El episodio que cambió todo
Todo comenzó a fines de agosto de 2023 cuando Allick comenzó a sentir dificultades para respirar y una fuerte hinchazón en los pies. Fue trasladado de urgencia al Hospital Hammersmith, donde fue diagnosticado con una embolia pulmonar que provocó el paro cardíaco. Los médicos realizaron maniobras intensas de reanimación que, aunque lograron devolverle el pulso, le causaron una hemorragia interna. Posteriormente fue inducido a un coma mientras los especialistas detectaban grandes coágulos en el corazón y los pulmones mediante estudios de diagnóstico.
La reanimación fue tan agresiva que requirió varias cirugías posteriores para intentar retirar los coágulos. Sin embargo, lo más sorprendente para Allick no fue el procedimiento médico sino lo que experimentó durante esos diez minutos fatales: absolutamente nada. A diferencia de muchas personas que relatan experiencias cercanas a la muerte con visiones de luz, familiares fallecidos o figuras religiosas, Allick describió despertar como si hubiera tenido un sueño profundo y reparador. Esa falta de recuerdos dramáticos inicialmente lo decepcionó, pero posteriormente comprendió que el verdadero cambio provendría de otra fuente.
Durante su recuperación, Allick atravesó momentos críticos. Enfrentó una separación, perdió su empleo y experimentó problemas económicos significativos. Uno de sus hijos también enfermó durante ese período. Sin embargo, con el paso de los meses la situación dio un giro inesperado. Se comprometió con su mejor amiga, ambos compraron una casa juntos, y sus hijos comenzaron a destacarse académicamente en la escuela.
De la crisis a una nueva vida
Allick decidió documentar toda su experiencia en el libro “La vida después de estar clínicamente muerto”, donde relata los días previos al infarto, lo ocurrido durante el paro cardíaco y los dieciocho meses posteriores a su recuperación. El texto se convirtió en su forma de procesar lo vivido y compartir cómo una experiencia traumática puede convertirse en catalizador de cambios positivos.
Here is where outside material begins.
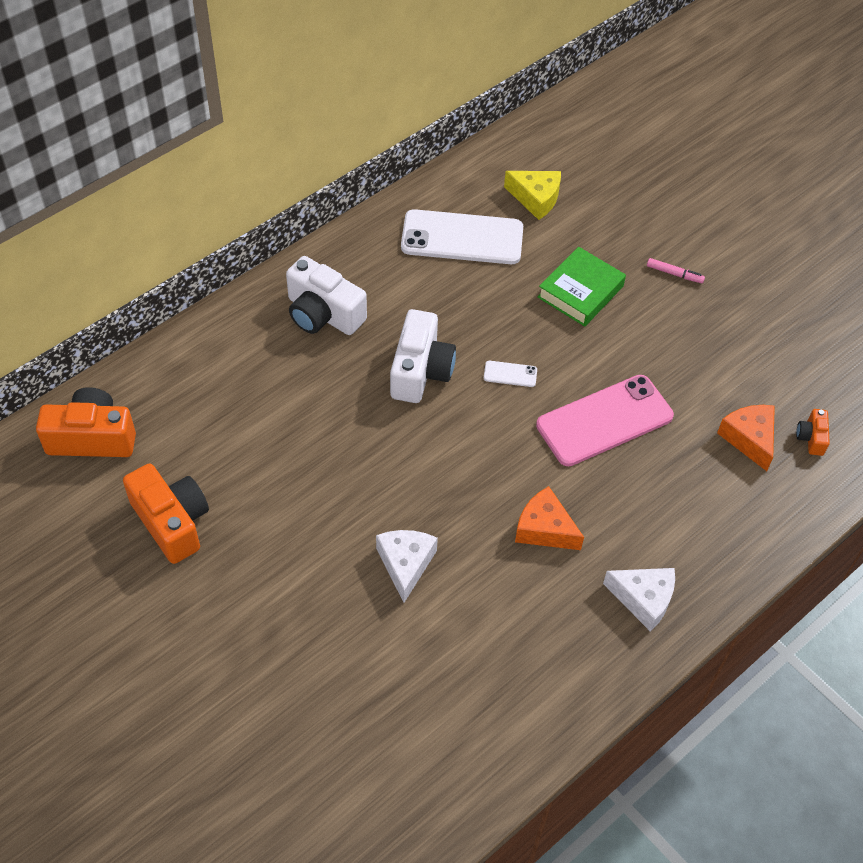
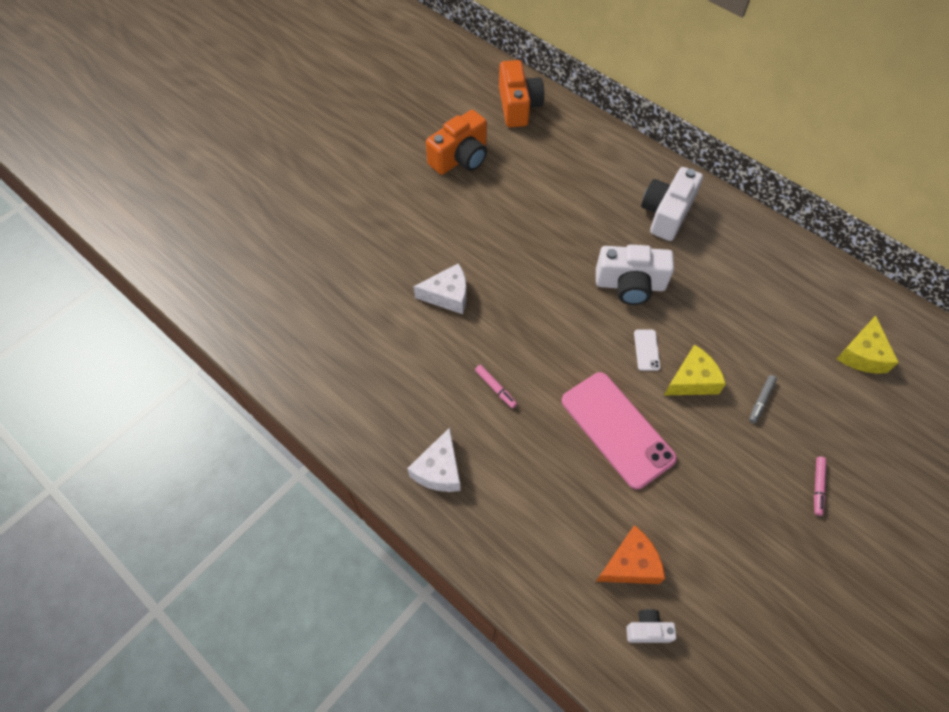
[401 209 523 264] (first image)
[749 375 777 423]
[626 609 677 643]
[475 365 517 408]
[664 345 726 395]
Su carrera profesional también resurgió después del colapso inicial. Retomó su trabajo como actor y consiguió nuevos papeles, incluyendo el de un profesional de salud mental en un episodio de la serie británica “EastEnders” junto a Steve McFadden, además de participar en un anuncio de la Lotería Postal. Estos proyectos representaban un regreso gradual a la normalidad y una reafirmación de sus capacidades tras meses de incertidumbre.
En entrevistas posteriores, Allick reflexionó sobre su experiencia con una perspectiva pragmática. “A veces la vida te presenta desafíos, y se trata simplemente de cómo los afrontás. Podés optar por sentarte a llorar y compadecerte de ti mismo o podés tomar el camino que yo tomé”, expresó sobre el período posterior al infarto. Aunque reconoció que durante uno o dos días lloró por la situación, decidió enfocarse en la recuperación y en encontrar significado en lo vivido.
La historia de Allick ilustra cómo una crisis de salud severa puede reorientar completamente la vida de una persona. No fue necesaria una experiencia mística o sobrenatural durante los minutos de muerte clínica para que su perspectiva cambiara radicalmente. En cambio, fue la propia confrontación con la mortalidad, el proceso de recuperación y las decisiones tomadas durante la adversidad las que moldearon su nuevo camino. Su testimonio representa un ejemplo de resiliencia ante circunstancias extremas y la posibilidad de reconstruir la vida después de enfrentar los propios límites.